Lembro-me bem de como eu sentia uma pontinha de inveja do Augustinho nos tempos de colégio, no final dos anos 70. É que Augustinho era o único pirralho que possuía tênis All Star, motorista particular e guarda-costas. Eu ia a pé pra escola, na guarda do bom e enigmático Deus, do meu irmão mais velho e de um trevo de quatro folhas enfiado à força dentro da carteira (coisas de mãe, vocês sabem).
Filho do Governador do Estado, Augustinho sempre namorava as meninas mais bonitas da escola, de preferência, as mais ricas, porque rico gosta de namorar rico, é uma atração natural.
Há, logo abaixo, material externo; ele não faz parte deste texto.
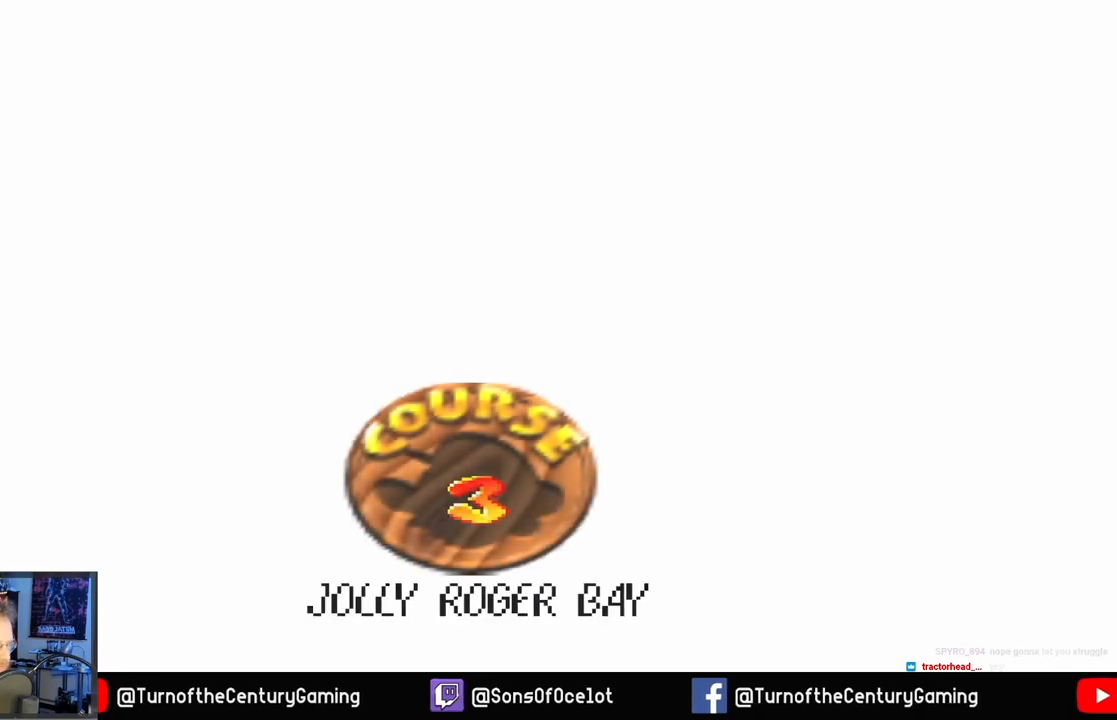
{"buttons": [], "left_stick": "center", "right_stick": "center", "events": []}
Eventualmente, em situações de puro vacilo — só por sacanagem, só pra descarregar a serpentina e cair fora — um homem rico come uma mulher pobre.
Por que motivo Augustinho cismava em colar em mim, justo em mim, filho de bancário com professora de escola pública (pai, mãe, eu amo vocês!), eu não saberia explicar. Pra me comer é que não era (graças ao Pai...). Acho que era porque, naquele tempo, eu ainda escrevia poesia e Augustinho, apesar de possuir as chaves do cofre, era burro como uma porta.
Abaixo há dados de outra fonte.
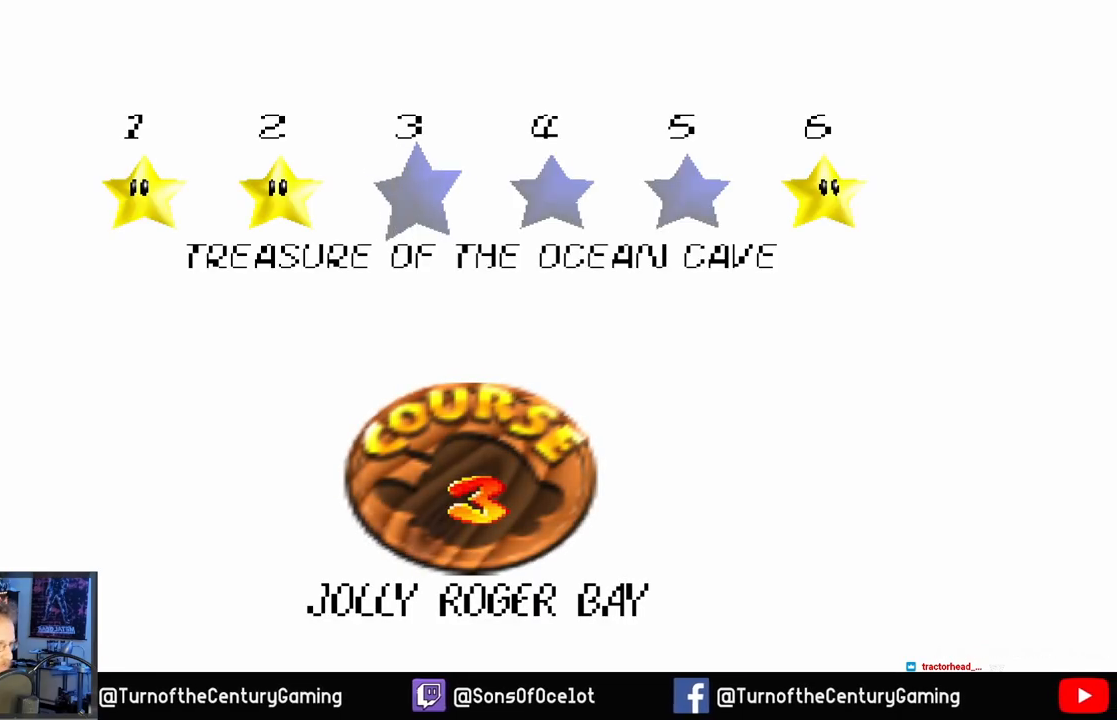
{"buttons": [], "left_stick": "center", "right_stick": "center", "events": [[201, "A", "down"], [367, "A", "up"]]}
Eu levava pão com mortadela dentro da lancheira; Augustinho torrava vinte paus com empadinhas de camarão e coca-cola. Nas aulas de Educação Física, eu jogava bola calçando o famoso, popular e baratíssimo tênis Kichute; Augustinho driblava sem se desfazer da calça de linho e do sapato social de bico fino (“uma puta blasfêmia”, os meninos diziam). Escoradas no alambrado, as garotas suspiravam ao vê-lo errar mais um gol. O sujeito, além de burro, como eu já disse, era grosso que só.
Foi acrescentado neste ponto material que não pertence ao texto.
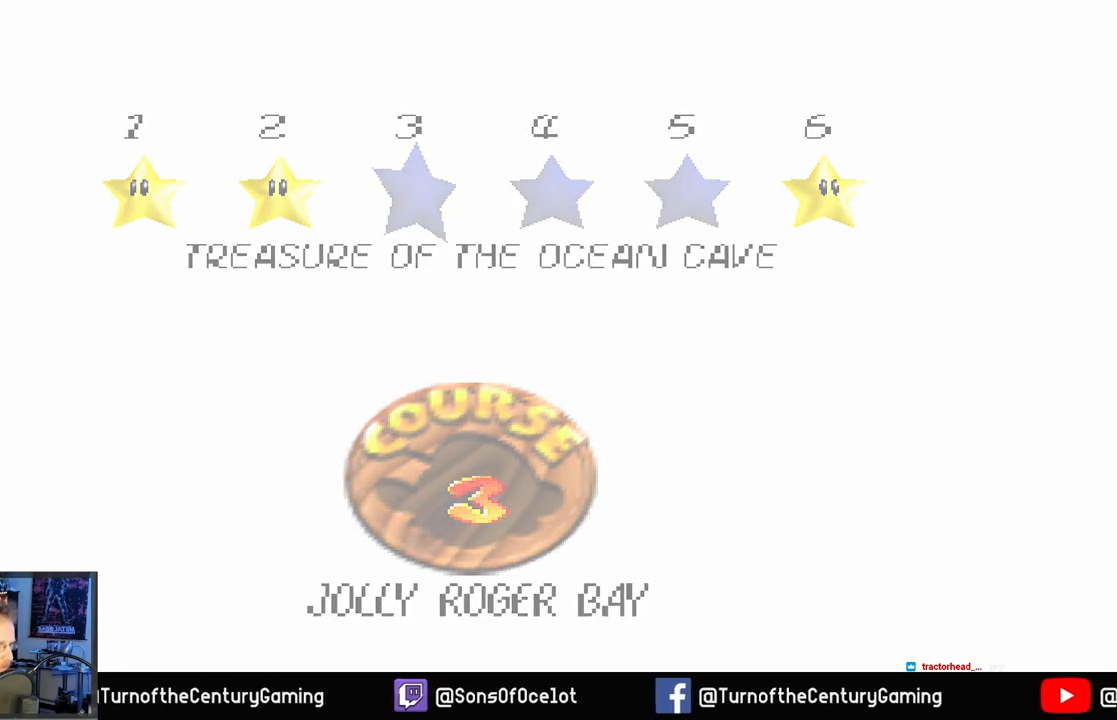
{"buttons": [], "left_stick": "center", "right_stick": "center", "events": []}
Eu fazia as tarefas de casa; Augustinho as copiava no banheiro da escola. Eu estudava os conteúdos das matérias; Augustinho colava tudo de mim nas provas. Eu levava uma maçã pra professora; Augustinho me aparecia com um pacote de waffles sabor baunilha (o que, diabos, seria baunilha, nenhum professor jamais me explicou).
Eu usava um lápis Faber Castell número 2; Augustinho ostentava a sua Mont Blanc, presente da falecida avó. Nas férias, eu ia pescar e andar a cavalo na roça; Augustinho esbaldava-se com as turkey legs e as montanhas russas da Disney. Eu passava de ano; Augustinho, idem. Então, deveria estar tudo certo, certo?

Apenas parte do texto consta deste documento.